开展跨国并购已成为中国企业提升创新能力的重要战略措施[1],然而,并购战略目标的实现并不体现于并购交易的顺利完成,而是取决于跨国企业对并购整合过程的管理,即能否通过并购整合实现协同效应[2-3]。《2017年中国企业海外并购及并购后整合现状调查报告》指出,在整合过程中成功识别并追踪协同效应、完成预期协同目标的并购企业占比仅为4成,而造成这一现象的根本原因在于并购企业缺乏整合经验,无法通过科学合理的整合决策和整合管控完成整合目标。因此,识别整合过程中的协同效应、制定科学合理的整合决策对于并购企业创新意图的实现至关重要。

理论上,跨国并购、并购协同主题一直是学者们关注的热点话题。创新管理领域的文献均将跨国并购视为一种重要的开放式创新战略[4-7],并且逐渐发现影响创新绩效提升的关键环节在于并购整合决策过程,然而该派研究仅关注整合过程中的整合程度、整合速度[8-11],对于如何通过实现并购协同效应提升创新绩效缺乏思考,而并购协同正是跨国并购整合的重要动机[12]。尽管战略学派的文献对并购协同给予了关注,能够为创新学派的研究提供启示,但对于并购协同与绩效之间的关系却得出了矛盾性的结论[13-16]。鉴于此,本研究基于创新和战略两派的研究缺口,从并购协同角度探究创新绩效提升机理,重点回答以下研究问题:①并购整合动机(运营协同、财务协同)如何影响创新绩效;②并购整合动机如何与整合度相匹配更有利于创新绩效提升。

1 文献回顾

理论上关于跨国并购与创新关系的研究一直是创新管理学派关注的焦点,学者们逐渐认识到,尽管跨国并购为企业带来的整合机会[4-5]、并购企业消化吸收能力[6-7]是提升创新绩效的基础,但跨国并购创新意图的实现关键还在于对整合过程的掌控[8-9],即通过科学的整合决策实现协同效应推动企业创新[2]。然而,该领域仅有的几篇文献对于整合过程管理的研究还停留在整合度(整合程度、整合速度)的决策探讨上[10-11],对于并购企业如何在整合过程中实现协同效应以推动创新缺乏关注。

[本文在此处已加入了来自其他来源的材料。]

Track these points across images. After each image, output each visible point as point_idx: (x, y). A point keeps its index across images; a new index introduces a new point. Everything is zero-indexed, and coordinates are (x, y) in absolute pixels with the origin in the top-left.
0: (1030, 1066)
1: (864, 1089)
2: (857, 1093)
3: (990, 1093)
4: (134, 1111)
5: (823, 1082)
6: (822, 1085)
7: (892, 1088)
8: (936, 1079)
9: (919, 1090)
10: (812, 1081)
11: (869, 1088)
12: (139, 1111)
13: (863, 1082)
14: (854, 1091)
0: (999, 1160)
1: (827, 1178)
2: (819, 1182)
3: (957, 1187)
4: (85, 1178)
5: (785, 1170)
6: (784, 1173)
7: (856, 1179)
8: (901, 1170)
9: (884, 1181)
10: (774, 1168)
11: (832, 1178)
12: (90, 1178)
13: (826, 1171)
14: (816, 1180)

如Puranam等[10]认为,结构性整合(完全整合)对于创新的影响取决于产品创新所处阶段,对并购后首个产品的成功率有消极影响,这种消极影响随着创新周期的发展渐渐消失;黄嫚丽等[11]结合中国企业在跨国并购整合时的战略决策,发现是否采取“轻触式”整合取决于并购双方是否具有互补性;Bauer等[8-9]将并购整合区分为人员整合和任务整合,分别研究了人员整合程度/速度、任务整合程度/速度对知识转移和创新的影响。简言之,创新学派将并购整合简化为单维的整合度决策过程,忽视了对于整合动机因素的考量,即缺乏从并购协同视角研究创新绩效提升机理。事实上,并购整合是一个极其复杂的决策过程[12],包含整合动机与整合度的双重考量。并购企业在整合决策过程中首先考虑的是实现何种整合目标或出于何种整合动机,其次才是针对具体目标的整合度决策,因此,理论上有必要进一步重新思考并购整合决策的理论框架,从整合动机的角度出发,探究整合动机与整合度对创新绩效的共同影响。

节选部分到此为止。